Venti di crisi: in gioco è il futuro dell’Italia e dell’Europa

Forse mai come in questa difficile fase della storia europea e di quella italiana – che è alle prese con una crisi che da politica sta diventando istituzionale – si è andati (o si sta andando?) così vicini alla dissoluzione di quella rete di protezione dalle tentazioni sovraniste e nazional-populiste che ha garantito a questa parte del mondo oltre 70 anni di pace e di crescita economica, dopo secoli di guerre e una prima metà del novecento sommersa dal sangue delle decine di milioni di militari e civili morti nelle due guerre mondiali, entrambe nate in Europa.

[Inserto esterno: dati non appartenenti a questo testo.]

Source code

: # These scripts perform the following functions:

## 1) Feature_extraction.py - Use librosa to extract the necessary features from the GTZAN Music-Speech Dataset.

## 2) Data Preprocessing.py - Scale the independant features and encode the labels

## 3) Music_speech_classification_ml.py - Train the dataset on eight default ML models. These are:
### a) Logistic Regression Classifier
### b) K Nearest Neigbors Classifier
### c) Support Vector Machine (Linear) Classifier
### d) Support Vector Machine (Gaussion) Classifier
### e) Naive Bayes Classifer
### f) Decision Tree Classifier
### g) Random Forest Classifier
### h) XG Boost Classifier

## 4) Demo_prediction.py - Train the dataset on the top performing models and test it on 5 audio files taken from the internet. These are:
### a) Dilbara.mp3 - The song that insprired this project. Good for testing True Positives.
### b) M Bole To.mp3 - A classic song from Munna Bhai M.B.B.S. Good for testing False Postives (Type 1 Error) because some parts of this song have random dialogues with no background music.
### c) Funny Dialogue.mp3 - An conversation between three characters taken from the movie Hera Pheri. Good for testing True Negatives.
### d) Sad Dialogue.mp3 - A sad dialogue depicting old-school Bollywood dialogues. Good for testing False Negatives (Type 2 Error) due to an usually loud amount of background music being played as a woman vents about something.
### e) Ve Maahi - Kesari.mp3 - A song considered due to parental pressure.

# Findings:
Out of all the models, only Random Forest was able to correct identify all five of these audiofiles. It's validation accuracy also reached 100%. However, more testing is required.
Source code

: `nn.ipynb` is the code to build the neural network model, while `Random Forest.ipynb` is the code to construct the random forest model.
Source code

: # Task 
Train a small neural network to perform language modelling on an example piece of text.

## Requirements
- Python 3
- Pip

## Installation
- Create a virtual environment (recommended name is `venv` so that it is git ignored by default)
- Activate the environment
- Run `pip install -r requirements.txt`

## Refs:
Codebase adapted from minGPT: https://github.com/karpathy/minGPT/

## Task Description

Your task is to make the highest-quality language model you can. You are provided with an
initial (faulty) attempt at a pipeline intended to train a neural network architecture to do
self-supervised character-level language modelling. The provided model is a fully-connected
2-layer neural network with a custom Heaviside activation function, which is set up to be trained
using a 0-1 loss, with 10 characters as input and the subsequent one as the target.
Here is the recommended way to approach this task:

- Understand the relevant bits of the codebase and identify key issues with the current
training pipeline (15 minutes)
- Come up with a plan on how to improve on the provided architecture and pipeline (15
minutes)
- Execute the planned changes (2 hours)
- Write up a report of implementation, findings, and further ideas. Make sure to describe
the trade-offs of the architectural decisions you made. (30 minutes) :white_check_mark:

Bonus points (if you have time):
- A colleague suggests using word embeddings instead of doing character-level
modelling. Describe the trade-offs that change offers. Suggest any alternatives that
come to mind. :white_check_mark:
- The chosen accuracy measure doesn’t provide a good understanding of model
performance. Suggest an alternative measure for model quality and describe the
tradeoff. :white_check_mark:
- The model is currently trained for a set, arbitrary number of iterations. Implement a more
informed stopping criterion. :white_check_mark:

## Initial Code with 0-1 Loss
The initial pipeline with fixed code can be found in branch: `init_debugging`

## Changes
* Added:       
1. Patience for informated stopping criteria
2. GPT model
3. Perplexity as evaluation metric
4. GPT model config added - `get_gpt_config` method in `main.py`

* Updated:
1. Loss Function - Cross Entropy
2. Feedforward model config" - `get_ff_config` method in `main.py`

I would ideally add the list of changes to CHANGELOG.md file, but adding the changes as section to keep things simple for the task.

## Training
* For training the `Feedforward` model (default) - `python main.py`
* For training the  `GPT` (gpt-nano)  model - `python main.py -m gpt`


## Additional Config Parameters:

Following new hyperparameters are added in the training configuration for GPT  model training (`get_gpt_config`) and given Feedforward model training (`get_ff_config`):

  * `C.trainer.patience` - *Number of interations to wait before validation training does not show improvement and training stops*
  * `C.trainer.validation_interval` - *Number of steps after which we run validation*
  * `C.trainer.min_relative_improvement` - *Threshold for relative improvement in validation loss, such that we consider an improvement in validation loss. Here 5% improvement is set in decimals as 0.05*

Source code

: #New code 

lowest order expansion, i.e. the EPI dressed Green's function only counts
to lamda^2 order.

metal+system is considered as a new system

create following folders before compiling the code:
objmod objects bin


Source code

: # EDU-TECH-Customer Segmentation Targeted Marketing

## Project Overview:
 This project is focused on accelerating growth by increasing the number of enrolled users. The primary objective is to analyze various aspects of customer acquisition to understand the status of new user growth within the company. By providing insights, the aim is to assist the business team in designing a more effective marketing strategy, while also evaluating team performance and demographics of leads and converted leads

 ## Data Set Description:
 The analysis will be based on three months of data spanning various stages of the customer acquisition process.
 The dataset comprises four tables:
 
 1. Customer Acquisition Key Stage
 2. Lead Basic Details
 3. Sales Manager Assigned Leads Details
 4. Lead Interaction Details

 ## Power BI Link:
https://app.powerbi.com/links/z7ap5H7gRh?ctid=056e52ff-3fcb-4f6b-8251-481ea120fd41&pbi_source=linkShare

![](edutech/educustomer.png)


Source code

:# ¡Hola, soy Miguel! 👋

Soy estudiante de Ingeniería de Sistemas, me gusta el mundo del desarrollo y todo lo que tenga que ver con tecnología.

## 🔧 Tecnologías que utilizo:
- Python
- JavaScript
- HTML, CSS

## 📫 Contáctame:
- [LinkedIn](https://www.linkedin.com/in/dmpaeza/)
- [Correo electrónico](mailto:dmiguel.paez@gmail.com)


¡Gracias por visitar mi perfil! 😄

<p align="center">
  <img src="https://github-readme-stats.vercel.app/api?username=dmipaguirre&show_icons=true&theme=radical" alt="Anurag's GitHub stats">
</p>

Si potrà sostenere, con qualche ragione, che la pur fitta rete delle istituzioni comunitarie realizzata nel dopoguerra si è rivelata fragile, soprattutto poco solidale, inadeguata ad aiutare gli Stati in difficoltà finanziarie come l’Italia (e prima la Grecia) a superare i momenti di crisi, ma ciò è avvenuto e sta avvenendo perché il processo di costruzione dell’Unione europea è stato più volte interrotto, sbarrando la strada alla formazione di quell’Europa federale, libera e unita, individuata già dal Manifesto di Ventotene, scritto nel 1941, come unico, sicuro argine allo scontro degli interessi e delle ideologie, causa prima delle guerre. Insomma, ci sarebbe bisogno di più Europa, non di meno Europa (magari senza euro e ripristinando le frontiere tra gli Stati membri) come vanno predicando alcuni replicanti nostrani del nazional-populista slogan trumpiano “America first”. 

Sarebbe bene che gli studenti di tutta l’Europa ricevessero, attraverso appositi programmi da introdurre in tutti gli Stati membri dell’UE, un’adeguata informazione sui disastri materiali e morali provocati dalle guerre. Con i mezzi multimediali di cui oggi si dispone basterebbe un modulo di poche ore per mostrare e rendere indimenticabili le immagini di violenza e di morte che hanno costellato la prima parte del “secolo breve”. 

Parallelamente i decisori politici europei dovrebbero tener conto di quanto osserva l’ambasciatore Sergio Romano nel suo ultimo libro, Atlante delle crisi mondiali(Rizzoli): “Raramente le circostanze sono state altrettanto favorevoli a coloro che vogliono vivere in una Europa federale”, scrive, anche perché l’America ha eletto Donald Trump e dunque “la Ue ha l’obbligo e l’interesse di pensare a se stessa, soprattutto in materia di difesa”. E, ci permettiamo di aggiungere, in materia di salvaguardia del proprio immenso, multiforme e pur unitario e unificante patrimonio culturale. Chissà se i protagonisti dell’attuale, complessa fase politica terranno conto di quanto suggerisce Sergio Romano, autorevole e saggio testimone delle tragedie del Novecento.